Ebony Townsend, 11, adjust her crown, as she plays the part of Queen Tiye, King Tut's mother.


We want to motivate you to become the great future leaders of the world.” “You don’t need to become an adult to be a good leader. King Tut was only 9 years old when he became the Pharaoh.” “If you treat people with respect, people will treat you with respect.”
— Karimah Jahi

Pharaoh for a Day

Students dress the part as they study Egyptian royalty
By Lisa Todorovich, Grand Rapids Press

At first, Endia Moore didn’t want to be an Egyptian queen.  She dragged her feet as she walked to the front of the Aberdeen Elementary School gymnasium.  Her head bowed as she listened to 150 or so classmates giggle at the mention of her being crowned Queen Hatshepsut, the greatest female Pharaoh of Egypt.

But as she stood draped in a black and gold striped tunic and cape, wearing gold arm bands and gold crown shaped like bird feathers, the 9-year old stood a little taller, held her head a little higher, and listened to Karimah Jahi, of Queens Historical Society of Atlanta, tell the story of how Queen Hatshepsut came to power.

“I was shy at first,” Endia said.  “But it was fine.  I knew a little bit about what she was teaching.”

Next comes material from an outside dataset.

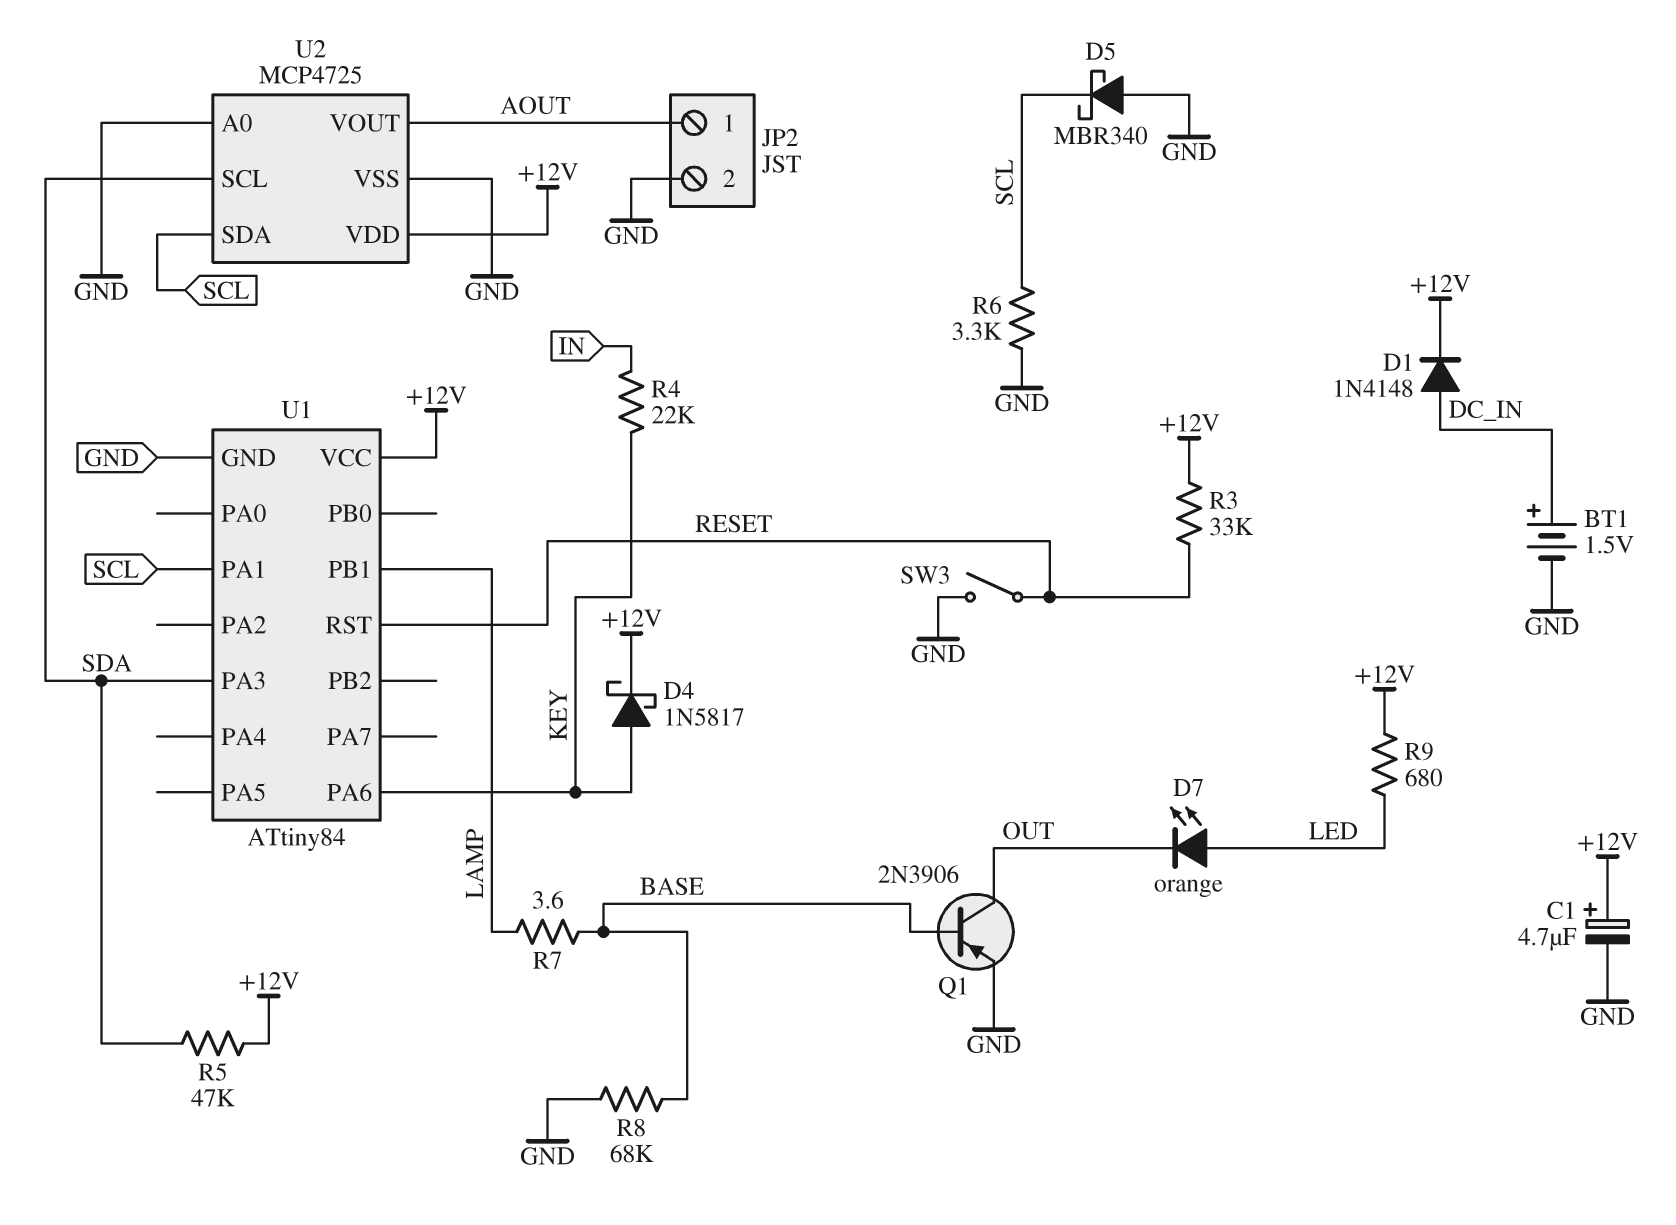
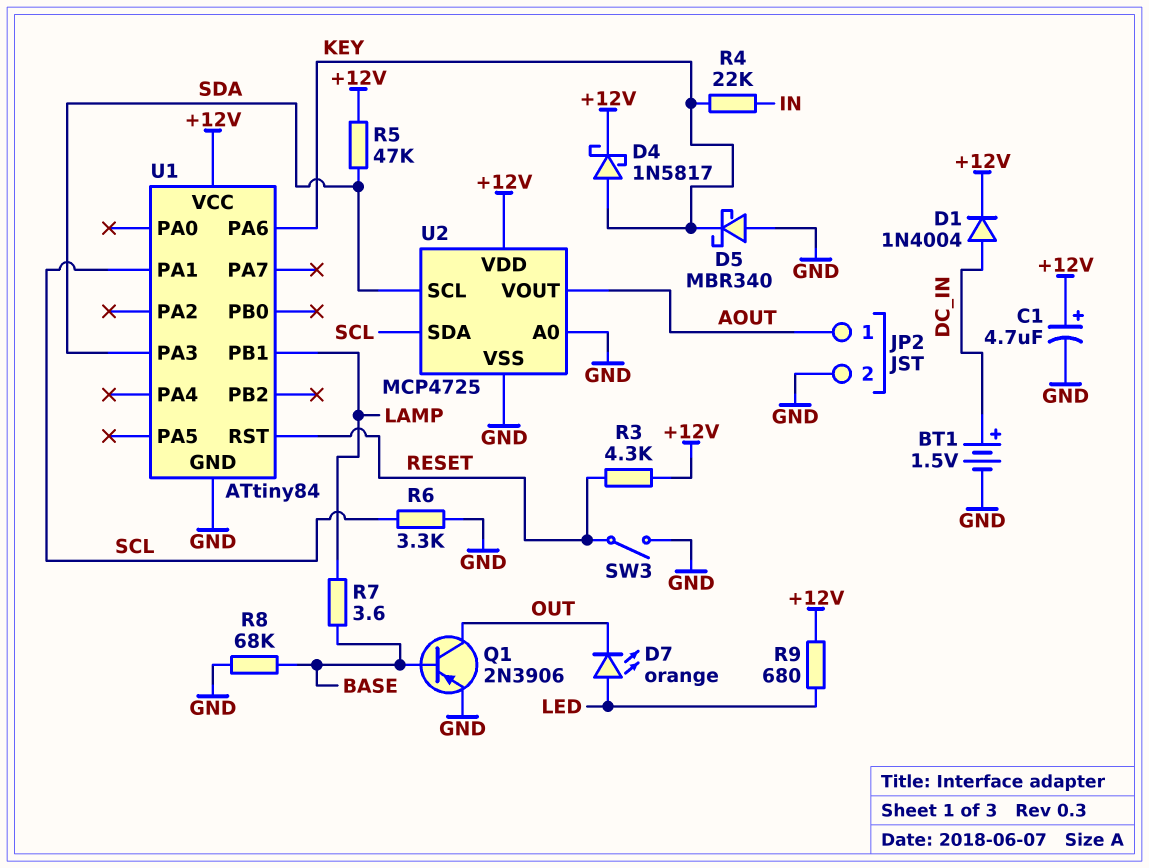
D1: diode 1N4148 (A DC_IN, K +12V) -> diode 1N4004 (A DC_IN, K +12V)
D5: schottky MBR340 (A GND, K SCL) -> schottky MBR340 (A GND, K KEY)
R3: 33k (+12V, RESET) -> 4.3k (+12V, RESET)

Endia wore those royal robes Tuesday afternoon during a presentation entitle “Egypt:  The Glorious 18th Dynasty,” a program developed by Queens Historical Society that is scheduled to visit 13 Grand Rapids schools this week.

The Multi-Cultural Education Office of the Grand Rapids Schools brought the program to the area to promote cultural awareness among school children.

“It’s presented as a self-concept enhancement program,” director Mary Edmonds said.  “In 1989 we came up with a new initiative for education that is multi-cultural, gender fair and anti-bias.  This (presentation) fits those aims.”

Edmonds said she was interested in the program because it presented Egypt as part of Africa, a point which many school books and lessons seem to overlook.  Her idea was to show children the accomplishments of African society, offering a positive model of Africa beyond what many kids often see of the continent – “starvation exotic animals and jungle.”

Burger King and Alpha Kappa Alpha sorority, an African-American public service organization co-sponsored the event.

“Right now the special programs are the stop-gap until we can restructure the curriculum,” Edmonds said.  Ultimately she wants to see the contributions of many ethnic groups and women incorporated into the stand curriculum.

But Tuesday, ancient Egypt’s past for the fourth-, fifth- and sixth-graders through fashion, dressing three student volunteers from head to toe as 18th Dynasty rulers Queen Hatshepsut, Queen Tiye and Pharaoh Amenhotep III.”

“Women had respect and equal rights in the matrilineal society of ancient Egypt,” she said.  “People didn’t mind a woman leader as long as she was qualified.”

Jahi chose fifth-grader Ebony Townsend, 11, to be Queen Tiye and sixth-grader Tim Cahill, 12, to be Pharaoh Amenhotep III, the parent s of the famous King Tut.  As she draped each of them in sheer black fabric spangled with gold sequins and stars and placed tall crowns symbolizing upper and lower Egypt on their heads, she explained the symbols of each of their costumes.

“Her royal collar represents the solar system and the orbits of the planets, “she said.  “This piece of cloth, called a skent, wraps around his waist.”

She looked up as the crowd laughed at what looked like a skirt covering Tim’s legs.

“In every culture, people don’t all wear the same things we do,” Jahi said.  “We have to understand other cultures and realize that we can learn from them.  Just because they’re different than we are doesn’t mean they aren’t as good as us or that they’re weird.  They’re just different.”

Jahi said one of her objectives in the presentation is to teach the students to expect not only other cultures, but to respect one another.  Each time you feel like laughing, she, told them, applaud instead.  You have to encourage each other to be proud of yourselves and to achieve more, she said.

“We want to motivate you to become the great future leaders of the world,” she said.  “You don’t need to become an adult to be a good leader.  King Tut was only 9 years old when he became the Pharaoh.”  “If you treat people with respect, people will treat you with respect.”

“We learned more about Africa than we normally do in school,” said fifth-grader Shamika Houston, 10. “We’ve just been studying this just right before this.”

“I liked the costumes,” Jonywee Hering, 11, said.  “I wouldn’t mind being a Pharaoh.”

“But people would want to kill you if you were a Pharaoh,” his friend, Jonathan Rickert, 11 said.

“But I liked (the presentation) because we learned that you can be anything you want, even if you’re a kid, like King Tut,” Jonywee said.